Profesyonel çevirmenler, işletmeler, web sayfaları ve erişimin serbest olduğu çeviri havuzlarından.
salt production in salt lake is carried out by evaporation method and this method is based on crystallization of salt as a result of evaporation of lake water under the sun.
tuz gölünde tuz üretimi buharlaştırma yöntemi ile yapılmakta olup, bu yöntem göl suyunun güneş altında buharlaştırılması sonucu tuzun kristalleştirilmesi esasına dayanmaktadır.
this structure is thought to have developed through the fractional crystallization of a global magma ocean shortly after the moon's formation 4.5 billion years ago.
bu yapının yaklaşık 4,5 milyar yıl önce, ay'ın oluşumundan hemen sonra magma okyanusunun kademeli olarak kristalleşmesiyle meydana geldiğine inanılmaktadır.

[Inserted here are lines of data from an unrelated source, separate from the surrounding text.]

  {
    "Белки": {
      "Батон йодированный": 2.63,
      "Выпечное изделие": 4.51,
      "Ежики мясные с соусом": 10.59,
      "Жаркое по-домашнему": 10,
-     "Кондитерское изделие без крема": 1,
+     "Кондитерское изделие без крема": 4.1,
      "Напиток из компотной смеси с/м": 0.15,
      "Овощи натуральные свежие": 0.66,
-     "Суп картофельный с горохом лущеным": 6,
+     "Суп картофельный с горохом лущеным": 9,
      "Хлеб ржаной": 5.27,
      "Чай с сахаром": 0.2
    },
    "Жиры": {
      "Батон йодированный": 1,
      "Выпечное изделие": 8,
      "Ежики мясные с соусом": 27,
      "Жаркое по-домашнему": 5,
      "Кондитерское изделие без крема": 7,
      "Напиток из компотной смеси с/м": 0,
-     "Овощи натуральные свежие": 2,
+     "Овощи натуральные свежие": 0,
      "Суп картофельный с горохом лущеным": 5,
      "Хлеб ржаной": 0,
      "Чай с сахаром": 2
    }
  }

and i said, well, in the same way that they exude a protein and it starts the crystallization -- and then they all sort of leaned in -- they let go of a protein that stops the crystallization.
ve ben de dedim ki: "nasıl dışarı bir salgılıyorlar ve kristalizasyon başlıyorsa - bunun üzerine mühendisler dikkat kesildi - kristalizasyonu durduran bir protein de salgılıyorlar.

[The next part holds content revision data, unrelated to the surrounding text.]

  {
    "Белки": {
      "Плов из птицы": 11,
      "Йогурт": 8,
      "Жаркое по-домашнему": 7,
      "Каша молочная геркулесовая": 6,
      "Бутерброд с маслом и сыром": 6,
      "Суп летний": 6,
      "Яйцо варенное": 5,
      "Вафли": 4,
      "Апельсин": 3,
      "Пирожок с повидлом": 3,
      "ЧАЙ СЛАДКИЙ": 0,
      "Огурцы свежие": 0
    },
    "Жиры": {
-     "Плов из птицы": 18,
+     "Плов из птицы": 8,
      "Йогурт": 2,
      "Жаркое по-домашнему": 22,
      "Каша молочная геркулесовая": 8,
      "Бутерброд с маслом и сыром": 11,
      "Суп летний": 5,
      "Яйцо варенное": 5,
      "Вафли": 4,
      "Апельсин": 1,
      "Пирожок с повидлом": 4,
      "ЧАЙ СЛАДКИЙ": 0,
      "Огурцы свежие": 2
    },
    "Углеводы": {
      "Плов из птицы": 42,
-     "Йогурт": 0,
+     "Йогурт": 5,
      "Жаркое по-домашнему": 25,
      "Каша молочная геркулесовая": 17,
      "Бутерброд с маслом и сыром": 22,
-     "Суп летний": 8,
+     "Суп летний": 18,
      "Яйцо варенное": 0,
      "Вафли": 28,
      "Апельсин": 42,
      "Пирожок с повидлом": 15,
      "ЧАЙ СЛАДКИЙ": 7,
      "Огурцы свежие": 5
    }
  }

heat sources include gravitational energy released by the compression of the core, gravitational energy released by the rejection of light elements (probably sulfur, oxygen, or silicon) at the inner core boundary as it grows, latent heat of crystallization at the inner core boundary, and radioactivity of potassium, uranium and thorium.
isı kaynakları arasında, çekirdeğin sıkışması sonucu açığa çıkan yerçekimsel enerji; büyüdükçe iç çekirdek sınırında (muhtemelen sülfür, oksijen, ya da silikon gibi) hafif elementlerin reddedilmesiyle açığa çıkan yerçekimsel enerji; iç çekirdek sınırındaki kristalleşmenin gizil ısısı; ve potasyum, uranyum ve toryum’un radyoaktivitesi sayılabilir.